I am a full-time data scientist and part-time academic researcher.
Data Science
Broadly, my work is about solving administrative challenges that lie at the intersection of justice and public policy. Task-wise, I primarily do data pipelining, modeling, and (internal) model deployment, with the goal of providing insights to policy makers, research managers, and executive stakeholders at the federal level. Prior to my 2 years in the federal sector, I worked for 2.5 years in the tech and financial sectors in various data roles.
Research
My research interests lie at the intersection of computer science and law/policy.
On the computer science front, I am broadly interested in improving natural language processing (NLP) capabilities of large language models (LLMs), with the overall aim of refining machine reasoning for cybersecurity and legal applications. Specifically, I am interested in understanding how LLMs can better extract knowledge from textual structure (type embeddings, type information, knowledge base triples, etc.) and am currently investigating this architecturally via retrieval-augmented generation (RAG) and mixture-of-expert (MoE) systems.

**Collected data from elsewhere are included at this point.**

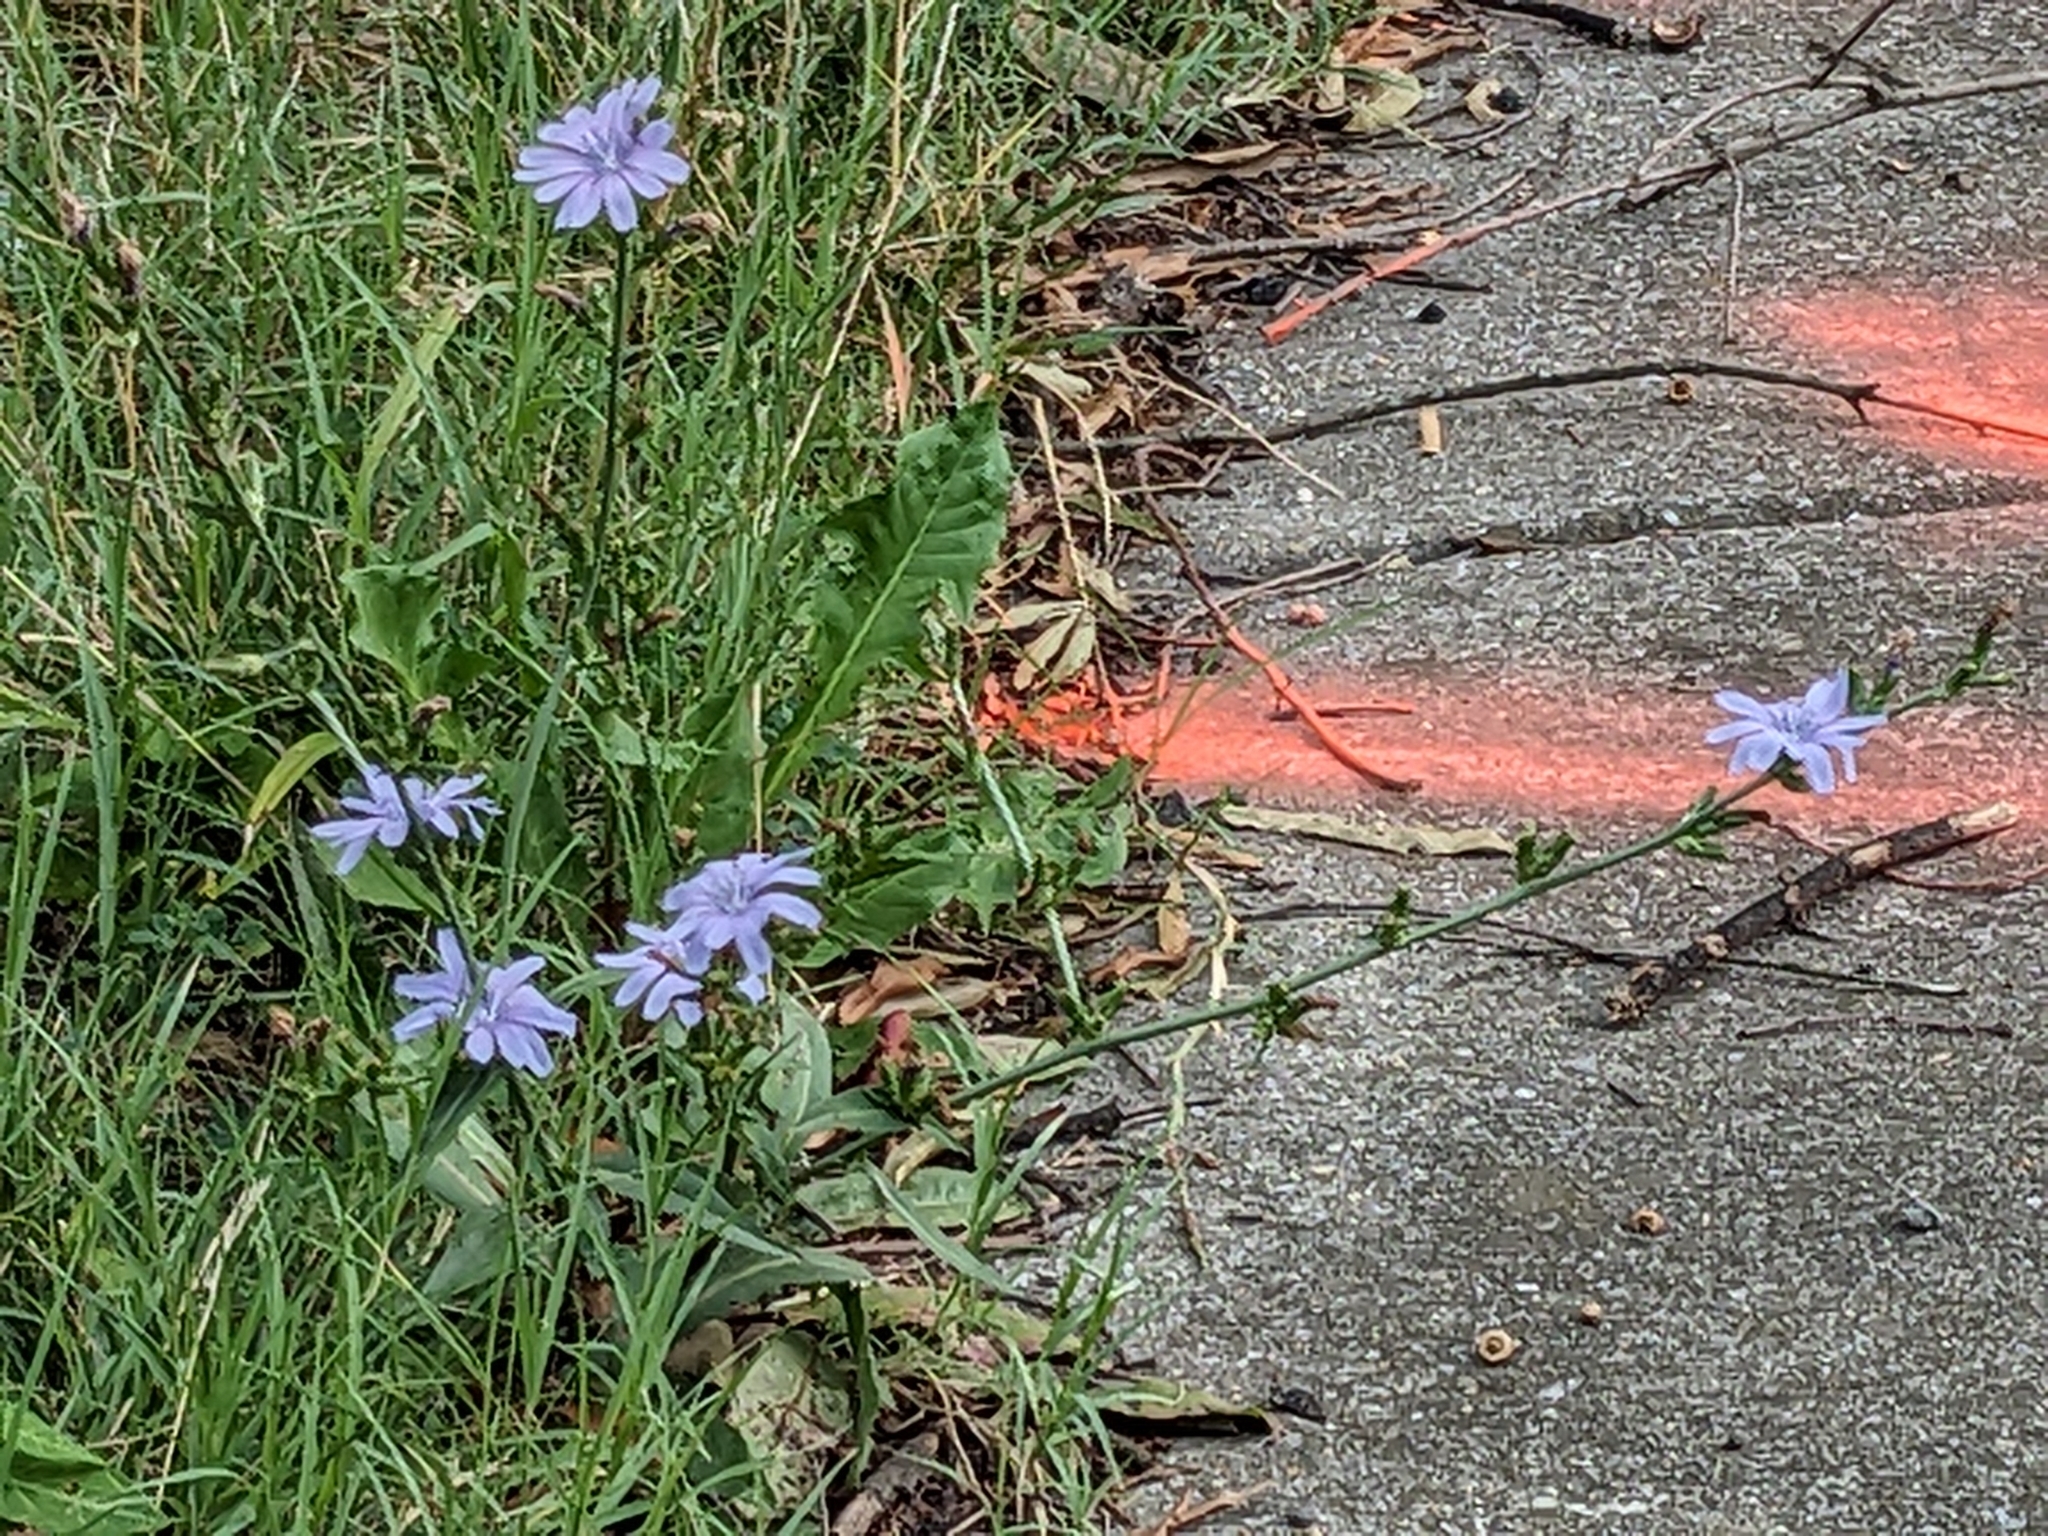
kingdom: Plantae
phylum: Tracheophyta
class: Magnoliopsida
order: Asterales
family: Asteraceae
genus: Cichorium
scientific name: Cichorium intybus
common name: Chicory
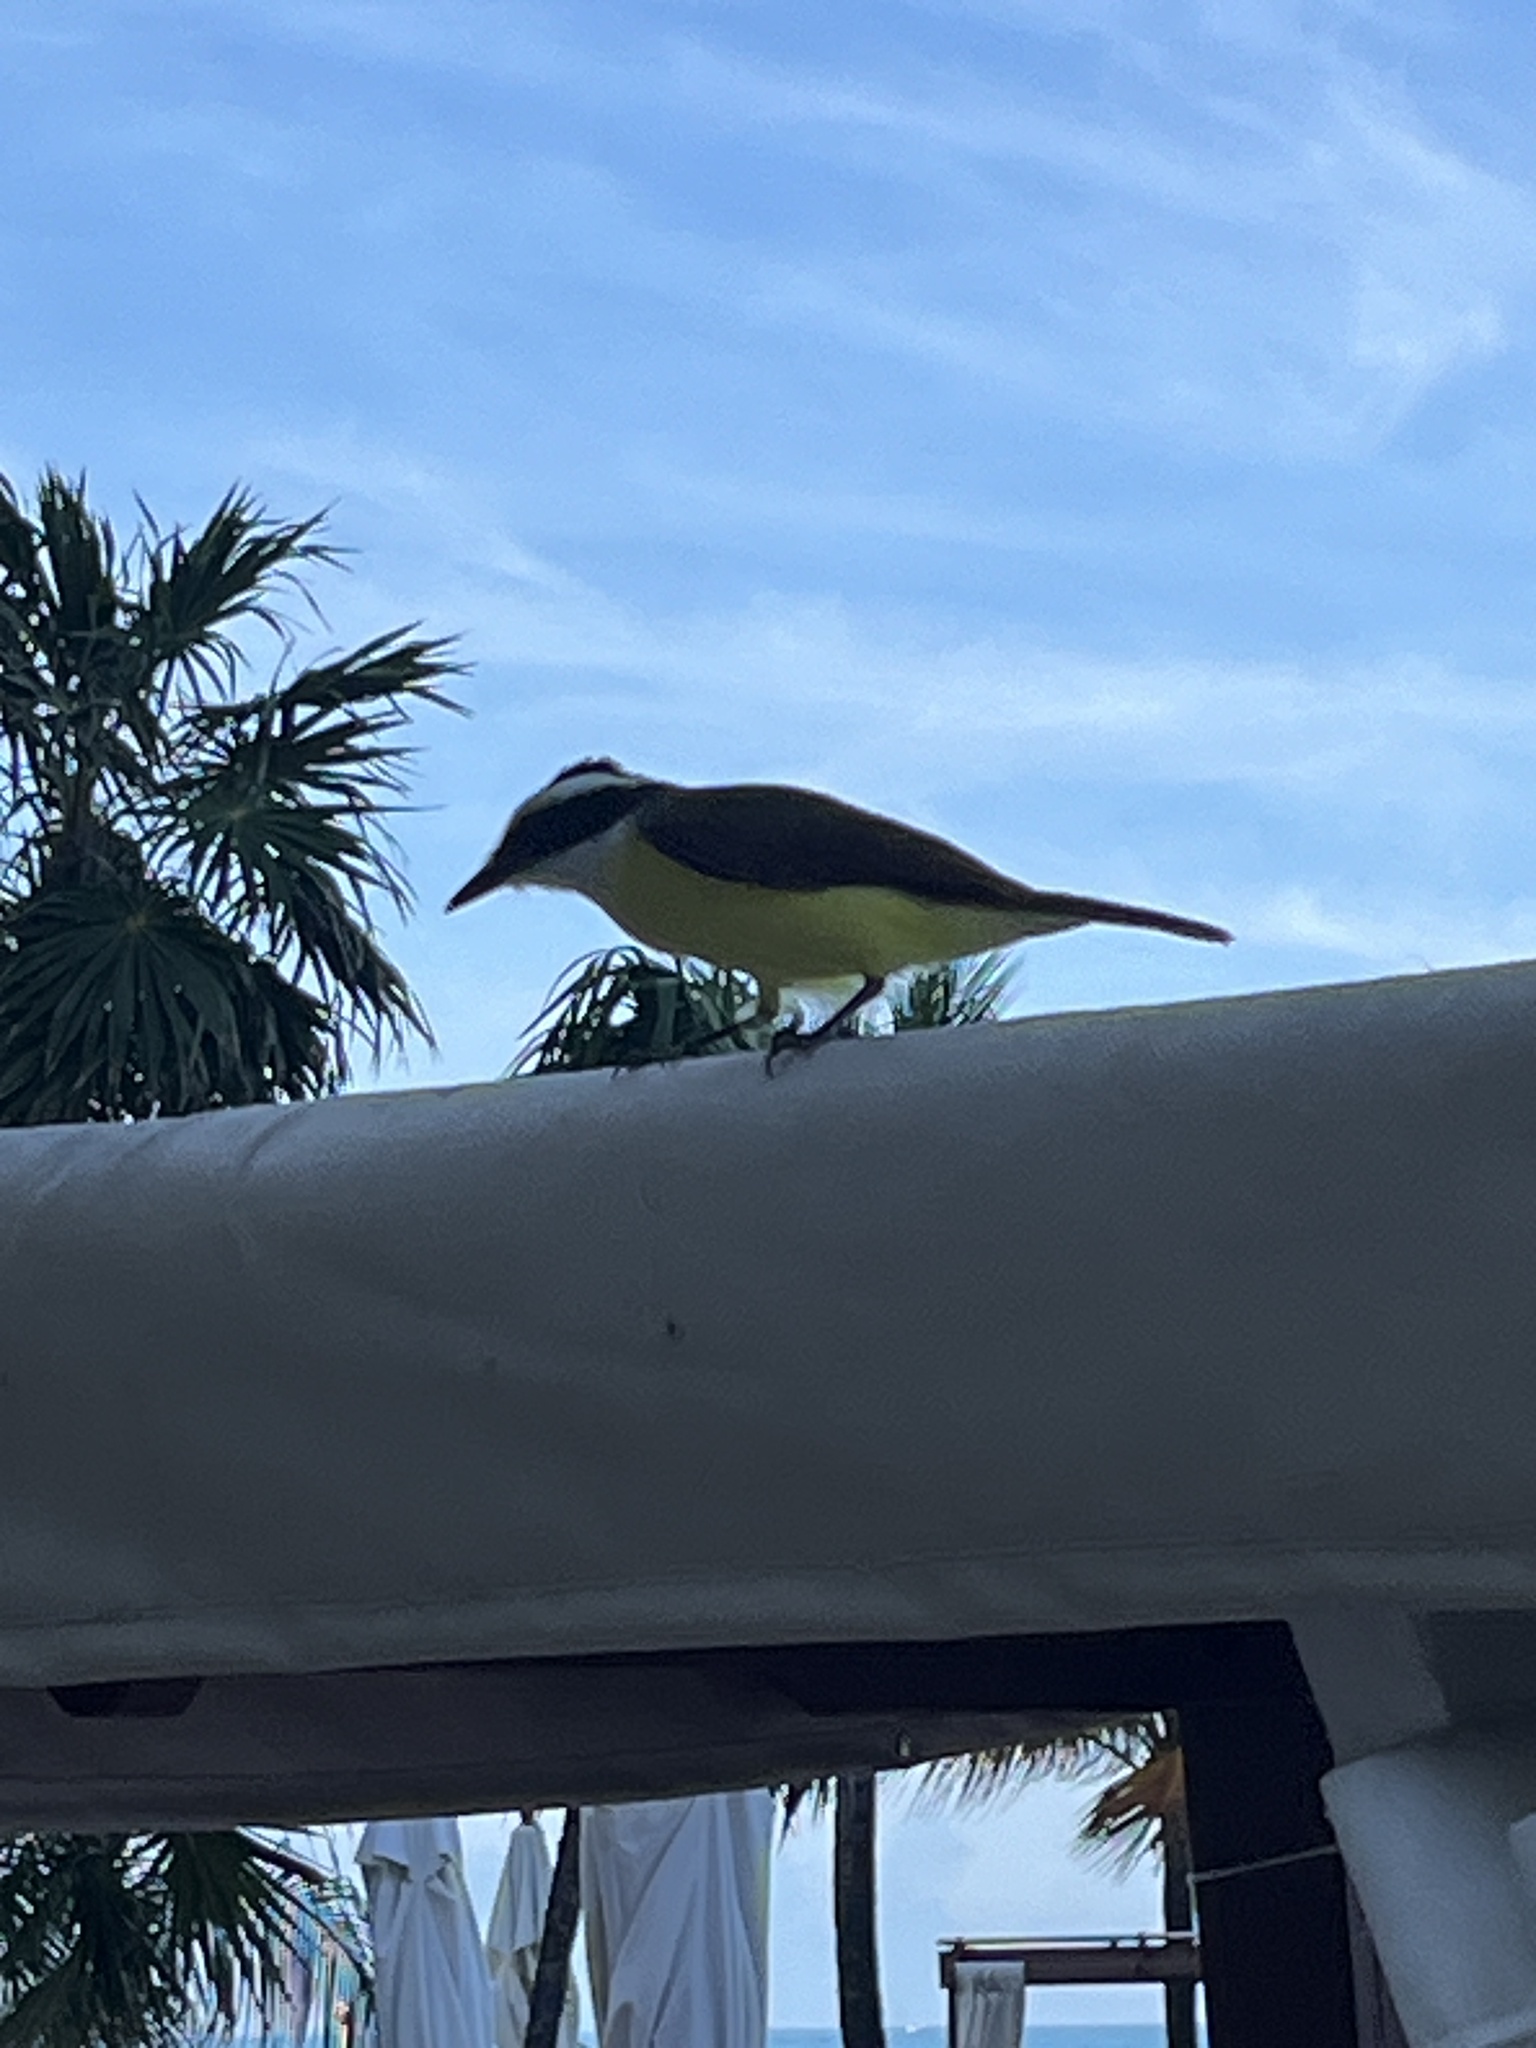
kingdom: Animalia
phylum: Chordata
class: Aves
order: Passeriformes
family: Tyrannidae
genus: Pitangus
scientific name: Pitangus sulphuratus
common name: Great kiskadee
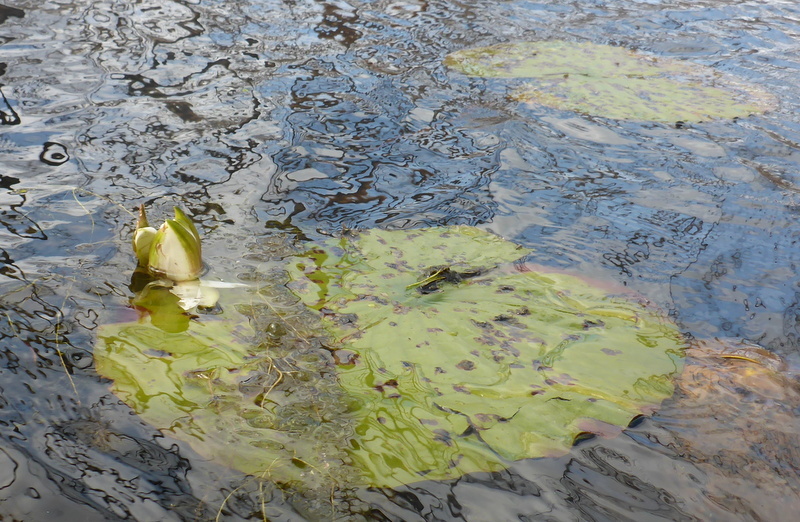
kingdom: Plantae
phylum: Tracheophyta
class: Magnoliopsida
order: Nymphaeales
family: Nymphaeaceae
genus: Nymphaea
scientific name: Nymphaea odorata
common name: Fragrant water-lily
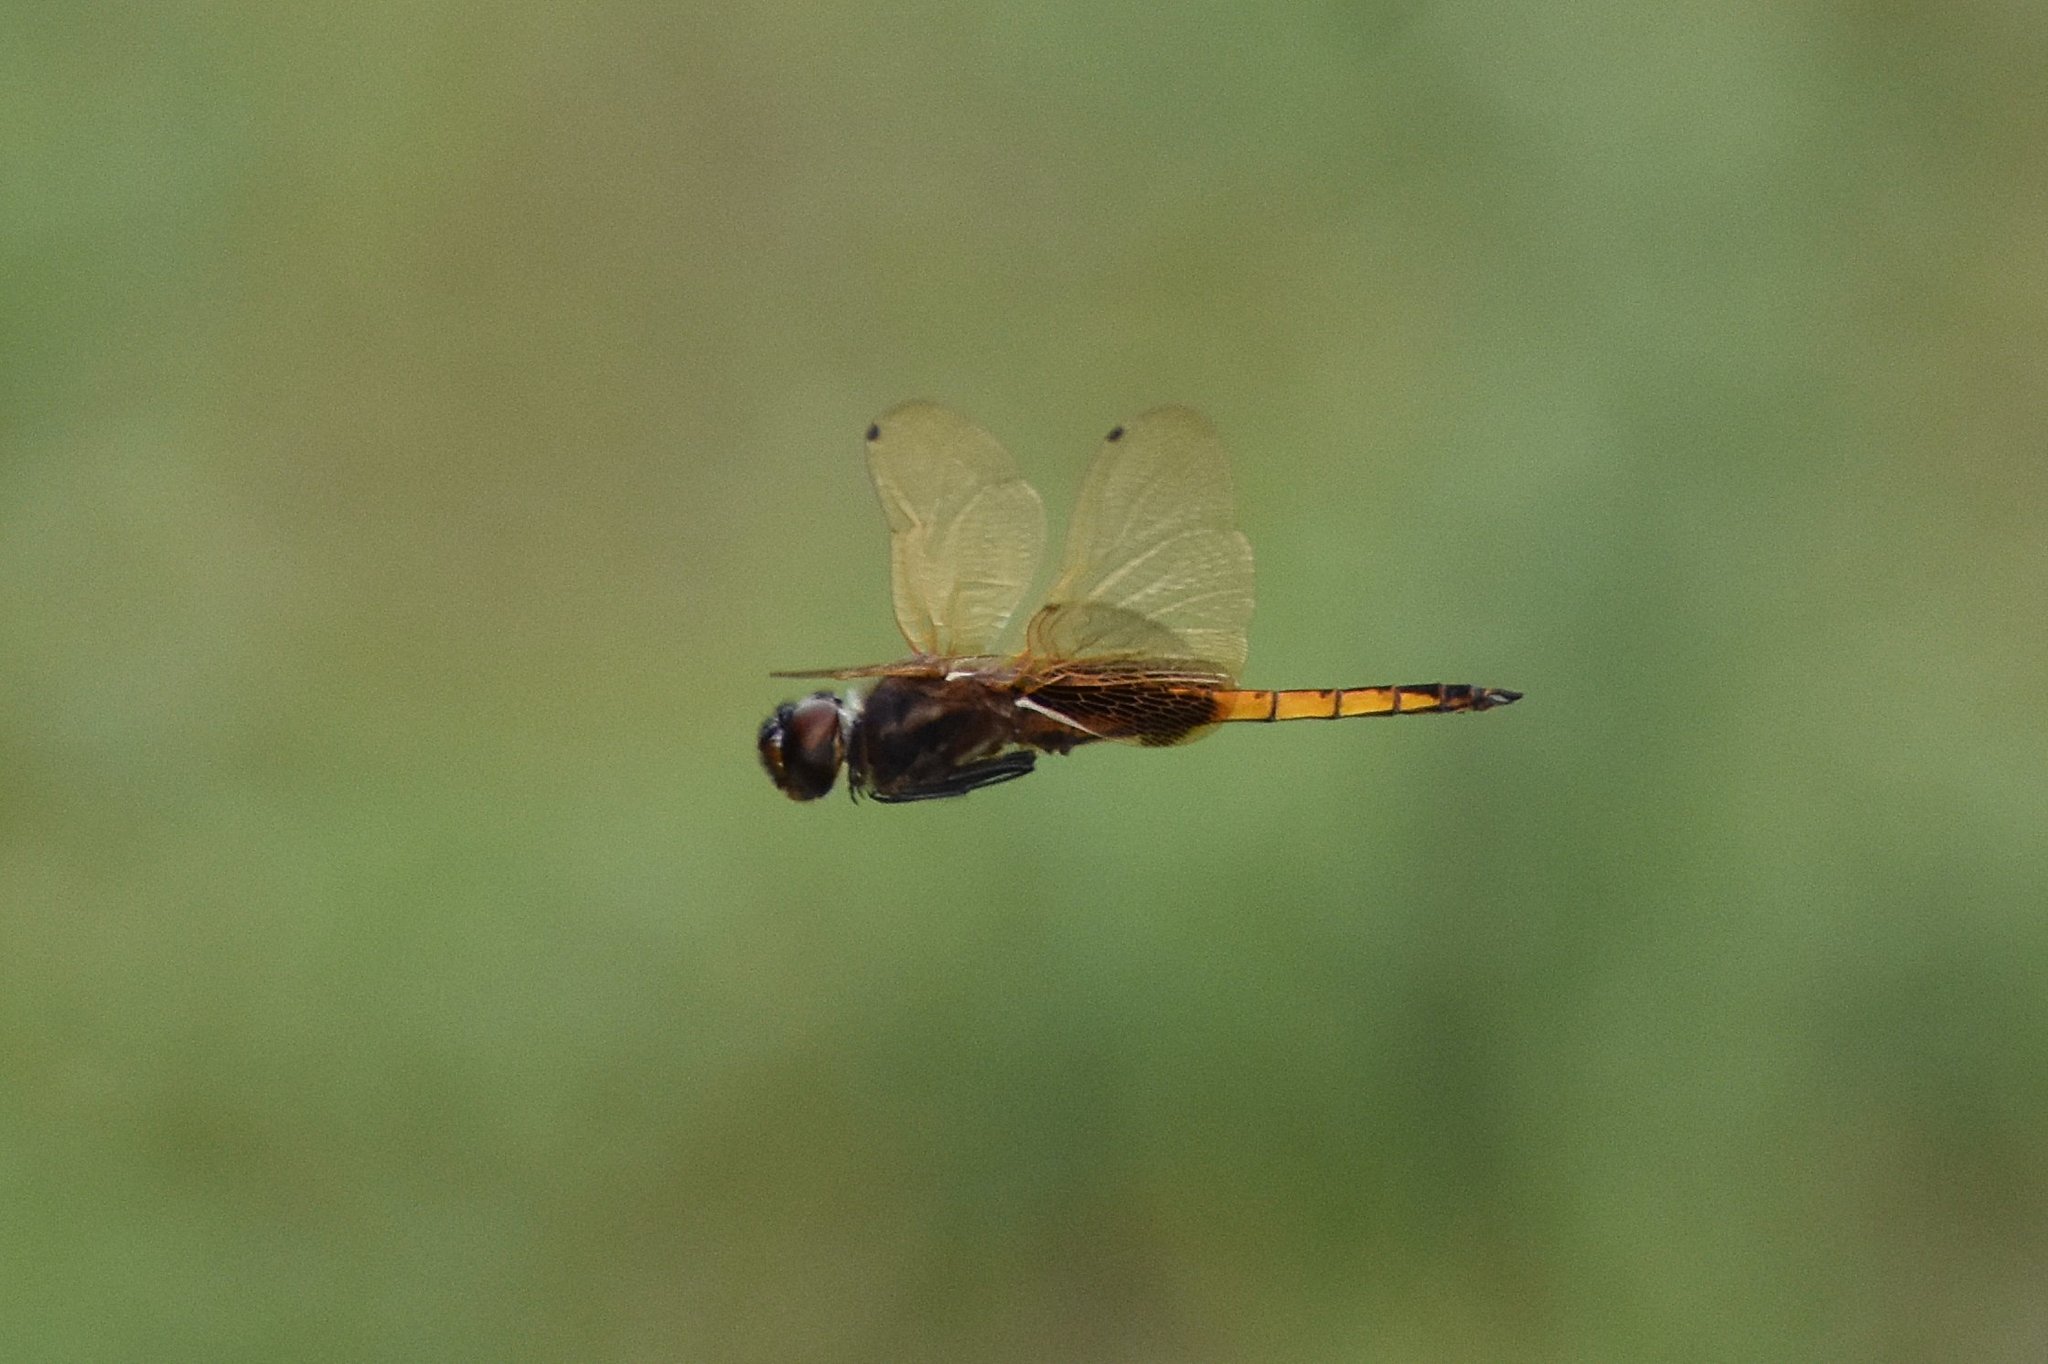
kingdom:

On the law/policy side, I am doubly interested in the (1) regulatory policies about LLMs and in (2) deploying LLMs in underserved legal-political applications. From the "about LLMs" angle, I am interested in developing legal disincentives for unethical LLM deployment (e.g. cybersecurity law, legal compliance), and from the "using LLMs" angle, I am most interested in leveraging LLMs in accelerating mundane federal cases (e.g. mass adjudication, proper allocation of civil benefits and aid).
Personal
Beyond my professional and research interests, I am an avid fan of all things gamified problem-solving: board games, escape rooms, speed puzzling, and murder mysteries. I also enjoy rucking, boba, and Mongolian BBQ.